The onset of faulting around geometrically irregular faults

Geological and geophysical observations indicate that fault geometry is nonplanar, includes irregularities in all directions at many scales. The geometrical heterogeneity of faults is particularly critical during the interseismic stage of the earthquake cycle because it perturbs the stress field and thus affects the rupture nucleation along the fault zone and around it. We present a new analytical solution for the static stress field around a rough interlocked interface obtained under compressional stresses, and discuss its applications to faulting and seismic hazards. The model outputs are the local stress field and the Failure-Ratio, defined here as the susceptibility to failure of the bulk material around the interface. The calculations are then obtained by the following steps: First, the interface geometry is represented by a Fourier series. Then, the stress components around the irregular interface are calculated analytically using perturbation theory for any two dimensional far-field stress tensor. Finally, the Failure Ratio at any location near the interface is estimated by adopting a Coulomb failure criterion for the bulk material.

The model results can be applied to faulting mechanics because they demonstrate how the elastic stress field around rough fault is controlled by the geometry and by the tectonic stresses. We find that under a given tectonic stress state, stress heterogeneity increases with roughness. Therefore, some zones near rough faults are expected to yield at lower tectonic shear stress comparing to zones nearby smooth ones. However, the magnitudes of these events are expected to be relatively small, as they nucleate under relatively low tectonic stresses and fail as they propagating immediately to a stress shadow. This stress distribution promotes small seismic events near rough fault and therefore we suggest that increasing heterogeneity of the surface, contributes to increasing of the b-value in Gutenberg-Richter earthquakes distribution.

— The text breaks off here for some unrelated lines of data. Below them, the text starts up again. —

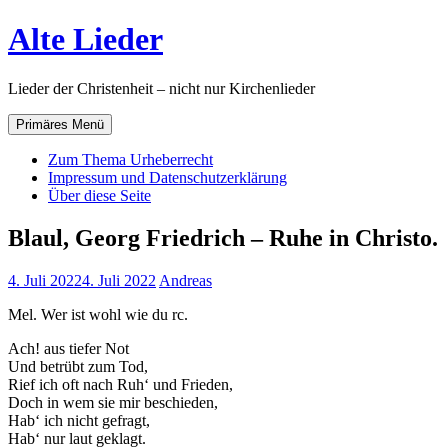
Zum
Alte Lieder
Inhalt
springen
Lieder der Christenheit – nicht nur Kirchenlieder
Primäres Menü
Zum Thema Urheberrecht
Impressum und Datenschutzerklärung
Über diese Seite
Blaul, Georg Friedrich – Ruhe in Christo.
4. Juli 2022
4. Juli 2022
Andreas
Mel. Wer ist wohl wie du rc.
Ach! aus tiefer Not
Und betrübt zum Tod,
Rief ich oft nach Ruh‘ und Frieden,
Doch in wem sie mir beschieden,
Hab‘ ich nicht gefragt,
Hab‘ nur laut geklagt.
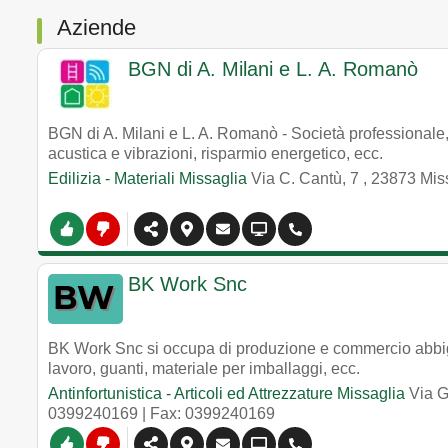
Aziende
BGN di A. Milani e L. A. Romanò
BGN di A. Milani e L. A. Romanò - Società professionale, 
acustica e vibrazioni, risparmio energetico, ecc.
Edilizia - Materiali Missaglia
Via C. Cantù, 7
,
23873
Mis
BK Work Snc
BK Work Snc si occupa di produzione e commercio abbig
lavoro, guanti, materiale per imballaggi, ecc.
Antinfortunistica - Articoli ed Attrezzature Missaglia
Via G
0399240169
| Fax: 0399240169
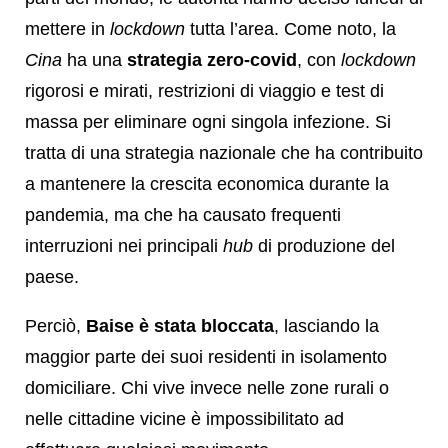
mettere in
lockdown
tutta l’area. Come noto, la
Cina
ha una
strategia zero-covid
, con
lockdown
rigorosi e mirati, restrizioni di viaggio e test di
massa per eliminare ogni singola infezione. Si
tratta di una strategia nazionale che ha contribuito
a mantenere la crescita economica durante la
pandemia, ma che ha causato frequenti
interruzioni nei principali
hub
di produzione del
paese.
Perciò,
Baise è stata bloccata
, lasciando la
maggior parte dei suoi residenti in isolamento
domiciliare. Chi vive invece nelle zone rurali o
nelle cittadine vicine è impossibilitato ad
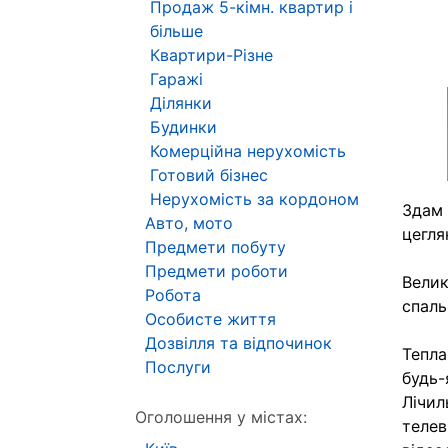
Продаж 5-кімн. квартир і
більше
Квартири-Різне
Гаражі
Ділянки
Будинки
Комерційна нерухомість
Готовий бізнес
Нерухомість за кордоном
Здам 
Авто, мото
цегля
Предмети побуту
Предмети роботи
Велик
Робота
спаль
Особисте життя
Дозвілля та відпочинок
Тепла
Послуги
будь-
Лічил
Оголошення у містах:
телев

We compare the model predictions with results of experiments performed on rough rock surfaces and find good agreement between the locations of off-fault deformation zones and the calculated high Failure-Ratio values. We further test the model implications for stresses and failure around a natural fault system – the San Andreas Fault and find a first-order agreement between Failure-Ratio values and earthquake distribution around this fault system. We conclude that the proposed analytical approach is a useful and practical tool for evaluating the contribution of fault geometry to the seismic hazard potential around it.